** ASSIGNMENT **
Find each row below containing the string "avec" and copy those rows out in full.

** INPUT RECORDS **
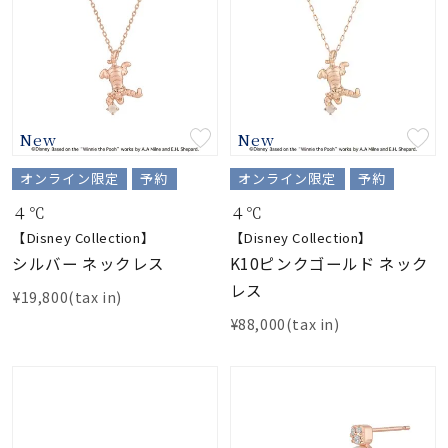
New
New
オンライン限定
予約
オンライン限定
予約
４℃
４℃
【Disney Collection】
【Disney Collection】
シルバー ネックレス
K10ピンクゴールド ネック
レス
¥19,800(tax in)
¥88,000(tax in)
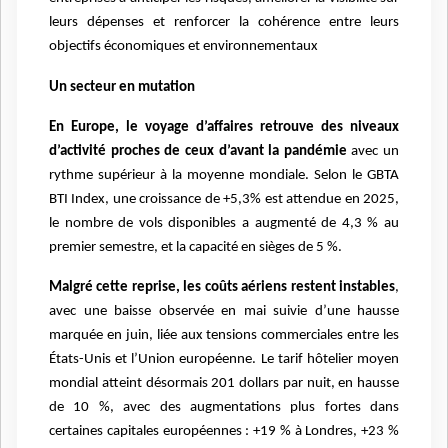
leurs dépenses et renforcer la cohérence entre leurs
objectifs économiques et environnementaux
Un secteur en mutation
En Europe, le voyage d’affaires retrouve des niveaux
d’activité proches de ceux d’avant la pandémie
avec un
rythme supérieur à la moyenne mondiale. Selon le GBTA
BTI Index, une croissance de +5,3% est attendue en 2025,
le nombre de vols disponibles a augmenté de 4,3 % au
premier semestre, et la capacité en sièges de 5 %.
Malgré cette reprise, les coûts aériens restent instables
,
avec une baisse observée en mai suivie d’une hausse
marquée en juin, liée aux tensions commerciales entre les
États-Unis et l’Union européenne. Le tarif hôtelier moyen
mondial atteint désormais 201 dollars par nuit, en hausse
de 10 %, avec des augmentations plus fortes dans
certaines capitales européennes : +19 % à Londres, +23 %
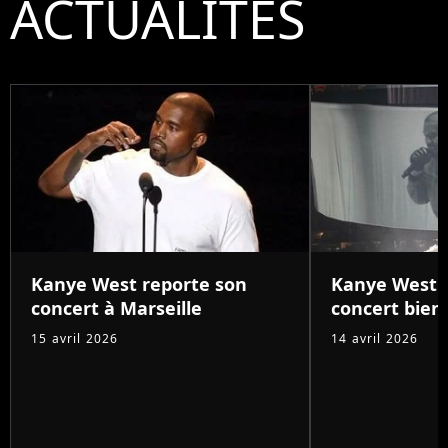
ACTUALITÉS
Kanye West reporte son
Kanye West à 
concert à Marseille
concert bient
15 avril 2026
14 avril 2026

--

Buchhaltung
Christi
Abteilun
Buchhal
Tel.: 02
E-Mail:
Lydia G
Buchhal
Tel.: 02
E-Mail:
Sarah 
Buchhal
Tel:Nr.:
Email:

---

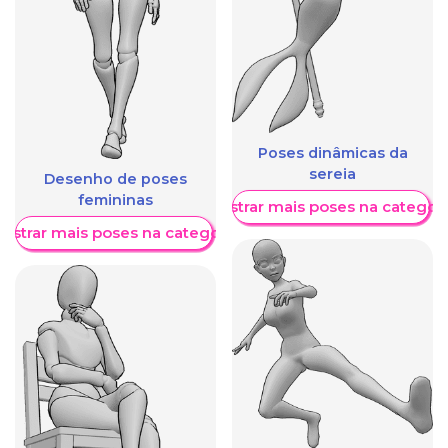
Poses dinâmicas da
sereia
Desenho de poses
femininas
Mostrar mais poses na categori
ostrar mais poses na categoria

** REPLY **
avec un
avec une baisse observée en mai suivie d’une hausse
de 10 %, avec des augmentations plus fortes dans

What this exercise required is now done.